Contrary to semi-educated belief, NP-complete problems are not necessarily intractable. Often such problems are intractable, but not always. If a problem is NP-complete, this means that there is no polynomial-time algorithm for solving the problem
- for the worst case,
- as the problem size grows,
- finding exact solutions,
- with certainty,
- as far as anyone knows.
One way out of this (#5) is to show how to solve NP-complete problems efficiently. That may not be possible, and it hasn’t been possible so far, so we’ll not worry about this one. But that still leaves four options:
- special cases
- small problem sizes
- approximate solutions
- probabilistic solutions.
For example, the Traveling Salesman problem is NP-complete. But it’s easy to find solutions for a small number of cities by brute force. And even for a moderate number of cities, people routinely find solutions; there’s even an iPhone app for finding solutions. For larger problems, there are algorithms that yield near-optimal solutions with high probability.

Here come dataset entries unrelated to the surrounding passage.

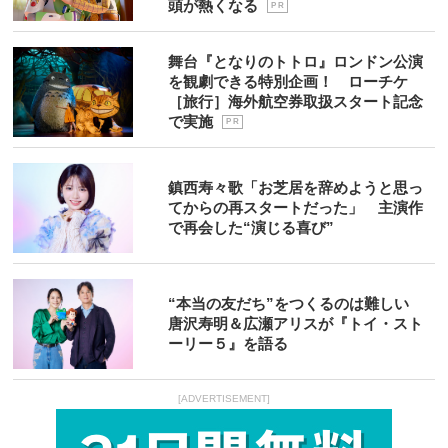
頭が熱くなる
P R
舞台『となりのトトロ』ロンドン公演
を観劇できる特別企画！ ローチケ
［旅行］海外航空券取扱スタート記念
で実施
P R
鎮西寿々歌「お芝居を辞めようと思っ
てからの再スタートだった」 主演作
で再会した“演じる喜び”
“本当の友だち”をつくるのは難しい
唐沢寿明＆広瀬アリスが『トイ・スト
ーリー５』を語る
[ADVERTISEMENT]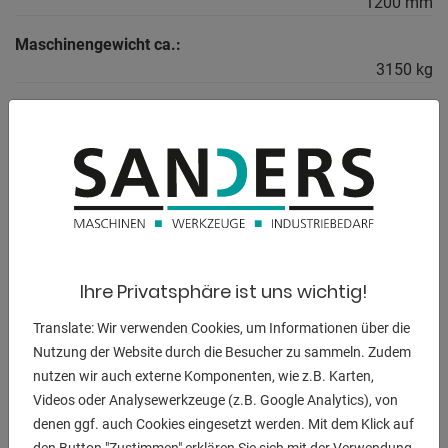
1200 mm
Maschinengewicht ca.:
3150 kg
Raumbedarf ca.:
H 2850 mm
BESCHREIBUNG
Elektro-Gabelstapler
Ihre Privatsphäre ist uns wichtig!
Ausstattung:
Translate: Wir verwenden Cookies, um Informationen über die
- Gabelzinkenverstellung
Nutzung der Website durch die Besucher zu sammeln. Zudem
nutzen wir auch externe Komponenten, wie z.B. Karten,
Batterie erneuert in 2018
Videos oder Analysewerkzeuge (z.B. Google Analytics), von
denen ggf. auch Cookies eingesetzt werden. Mit dem Klick auf
Betriebsstunden: 8340 Std.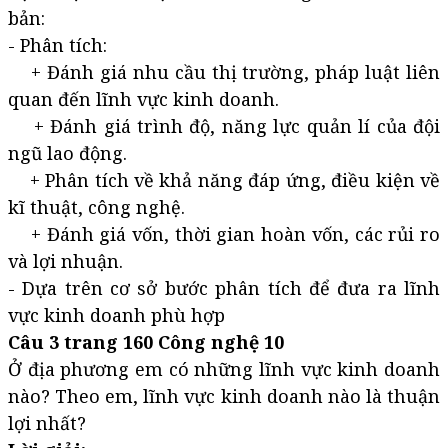
bản:
- Phân tích:
+ Đánh giá nhu cầu thị trường, pháp luật liên
quan đến lĩnh vực kinh doanh.
+ Đánh giá trình độ, năng lực quản lí của đội
ngũ lao động.
+ Phân tích về khả năng đáp ứng, điều kiện về
kĩ thuật, công nghệ.
+ Đánh giá vốn, thời gian hoàn vốn, các rủi ro
và lợi nhuận.
- Dựa trên cơ sở bước phân tích để đưa ra lĩnh
vực kinh doanh phù hợp
Câu 3 trang 160 Công nghệ 10
Ở địa phương em có những lĩnh vực kinh doanh
nào? Theo em, lĩnh vực kinh doanh nào là thuận
lợi nhất?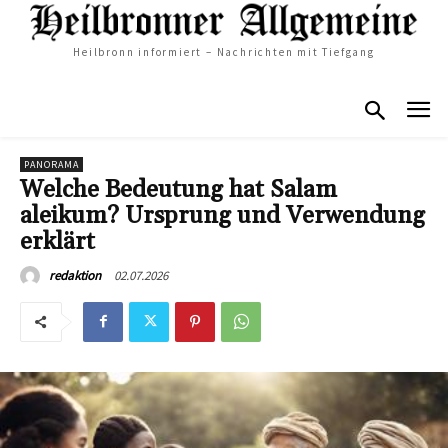
Heilbronn informiert – Nachrichten mit Tiefgang
PANORAMA
Welche Bedeutung hat Salam
aleikum? Ursprung und Verwendung
erklärt
02.07.2026
redaktion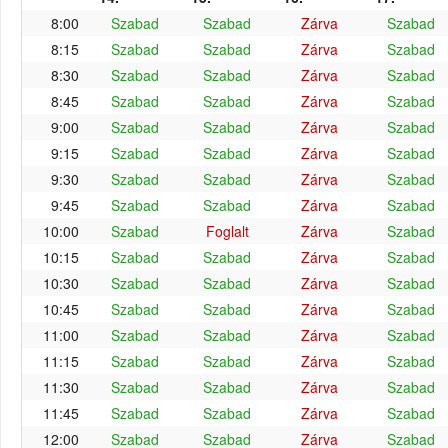
8:00
Szabad
Szabad
Zárva
Szabad
8:15
Szabad
Szabad
Zárva
Szabad
8:30
Szabad
Szabad
Zárva
Szabad
8:45
Szabad
Szabad
Zárva
Szabad
9:00
Szabad
Szabad
Zárva
Szabad
9:15
Szabad
Szabad
Zárva
Szabad
9:30
Szabad
Szabad
Zárva
Szabad
9:45
Szabad
Szabad
Zárva
Szabad
10:00
Szabad
Foglalt
Zárva
Szabad
10:15
Szabad
Szabad
Zárva
Szabad
10:30
Szabad
Szabad
Zárva
Szabad
10:45
Szabad
Szabad
Zárva
Szabad
11:00
Szabad
Szabad
Zárva
Szabad
11:15
Szabad
Szabad
Zárva
Szabad
11:30
Szabad
Szabad
Zárva
Szabad
11:45
Szabad
Szabad
Zárva
Szabad
12:00
Szabad
Szabad
Zárva
Szabad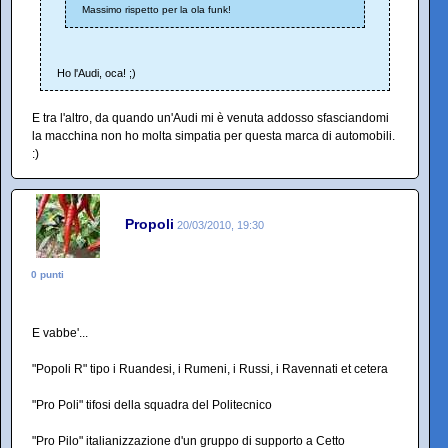
Massimo rispetto per la ola funk!
Ho l'Audi, oca! ;)
E tra l'altro, da quando un'Audi mi è venuta addosso sfasciandomi
la macchina non ho molta simpatia per questa marca di automobili.
:)
Propoli
20/03/2010, 19:30
0 punti
E vabbe'...
"Popoli R" tipo i Ruandesi, i Rumeni, i Russi, i Ravennati et cetera
"Pro Poli" tifosi della squadra del Politecnico
"Pro Pilo" italianizzazione d'un gruppo di supporto a Cetto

Similar remarks hold for other kinds of problems deemed intractable. For example, some say you can’t find the roots of a 5th degree polynomial. Isn’t that a theorem? No. There’s a theorem that says you cannot find
- exact solutions,
- in general,
- using a finite sequence of certain mathematical operations.
So there are three loop holes here:
- approximate solutions,
- special cases, and
- more general operations.
If you only want to find solutions to 100 decimal places, for example, that’s doable.
Most integrals cannot be computed
- by a typical calculus student,
- exactly,
- with certainty,
- in terms of elementary functions.
But often integrals can be computed by some combination of
- more sophisticated exact techniques,
- numerical approximation,
- randomized algorithms, and
- a broader class of functions.
For example, some say that the integral of exp(-x2) cannot be computed. Of course it can, though there is not a finite combination of elementary functions that gives the exact integral. You can compute the integral exactly in terms of the error function erf(x), or compute it numerically to any desired accuracy. You could even approximate the integral with a Monte Carlo method, though there’s no point in using that approach here. For many high-dimensional integration problems, some sort of Monte Carlo is the only practical approach.
Maybe you need to solve a problem for which none of the loop holes given here apply. That’s often the case. I’m not saying that there’s always a way out, only that sometimes there is. Sometimes problems thought to be intractable are not.